**DOCUMENT SEGMENT**
Cashio ($CASH), a Solana stablecoin protocol, suffered an exploit that caused its flagship stablecoin to collapse. The price of dollar-pegged stablecoin, $CASH, dropped from $1 to $0.00005 after hackers took advantage of an “infinite mint glitch.” DeFi Llama estimated that $28 million in value has been siphoned from Cashio’s protocol because of this exploit.
On Twitter, developer 0xGhostChain warned people “not to mint any CASH,” adding that the team “are investigating the issue and we believe we have found the root cause. Please withdraw your funds from pools. We will publish a postmortem ASAP.”
According to Solscan, a scanning tool that tracks all of Solana, using the decentralized exchange Saber, the attacker minted two billion $CASH stablecoins and then traded them for other paired assets (mostly other stablecoins). In response to the incident, Saber halted its $CASH liquidity pools, and the token lost its entire value.
Cashio Dollar was launched in November 2021. Anyone can generate $CASH by first depositing Saber $USDT.X– $USD.X liquidity provider tokens. In this incident, the hacker found a vulnerability that allowed them to mint unlimited amounts of $CASH without having the necessary backing.
This isn’t the first time a DeFi protocol has been hacked for millions of dollars through an “infinite mint” bug. Last year, attackers took about $250,000 worth of stablecoins from a liquidity pool and drove the price of stablecoin SafeDollar’s coin to zero.

**RAW DATA**
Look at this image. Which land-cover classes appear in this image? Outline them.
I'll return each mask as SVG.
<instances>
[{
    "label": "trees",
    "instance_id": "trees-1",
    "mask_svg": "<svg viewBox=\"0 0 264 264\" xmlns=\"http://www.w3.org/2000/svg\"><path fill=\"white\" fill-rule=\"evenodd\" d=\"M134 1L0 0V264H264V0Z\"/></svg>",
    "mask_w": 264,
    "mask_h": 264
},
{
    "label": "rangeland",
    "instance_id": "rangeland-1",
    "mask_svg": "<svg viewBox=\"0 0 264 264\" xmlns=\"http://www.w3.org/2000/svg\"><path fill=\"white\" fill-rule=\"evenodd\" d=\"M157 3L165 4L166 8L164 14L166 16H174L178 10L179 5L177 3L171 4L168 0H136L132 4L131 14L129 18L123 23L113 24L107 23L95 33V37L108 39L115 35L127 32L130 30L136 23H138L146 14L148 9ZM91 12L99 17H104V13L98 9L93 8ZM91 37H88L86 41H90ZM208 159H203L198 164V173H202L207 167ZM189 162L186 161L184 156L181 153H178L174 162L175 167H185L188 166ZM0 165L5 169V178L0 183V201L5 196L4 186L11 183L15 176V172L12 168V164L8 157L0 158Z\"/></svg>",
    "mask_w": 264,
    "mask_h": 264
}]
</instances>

**WORK ORDER**
Could you repeat the text about the Cashio stablecoin exploit in full, word for word?

**WRITTEN RESPONSE**
Cashio ($CASH), a Solana stablecoin protocol, suffered an exploit that caused its flagship stablecoin to collapse. The price of dollar-pegged stablecoin, $CASH, dropped from $1 to $0.00005 after hackers took advantage of an “infinite mint glitch.” DeFi Llama estimated that $28 million in value has been siphoned from Cashio’s protocol because of this exploit.
On Twitter, developer 0xGhostChain warned people “not to mint any CASH,” adding that the team “are investigating the issue and we believe we have found the root cause. Please withdraw your funds from pools. We will publish a postmortem ASAP.”
According to Solscan, a scanning tool that tracks all of Solana, using the decentralized exchange Saber, the attacker minted two billion $CASH stablecoins and then traded them for other paired assets (mostly other stablecoins). In response to the incident, Saber halted its $CASH liquidity pools, and the token lost its entire value.
Cashio Dollar was launched in November 2021. Anyone can generate $CASH by first depositing Saber $USDT.X– $USD.X liquidity provider tokens. In this incident, the hacker found a vulnerability that allowed them to mint unlimited amounts of $CASH without having the necessary backing.
This isn’t the first time a DeFi protocol has been hacked for millions of dollars through an “infinite mint” bug. Last year, attackers took about $250,000 worth of stablecoins from a liquidity pool and drove the price of stablecoin SafeDollar’s coin to zero.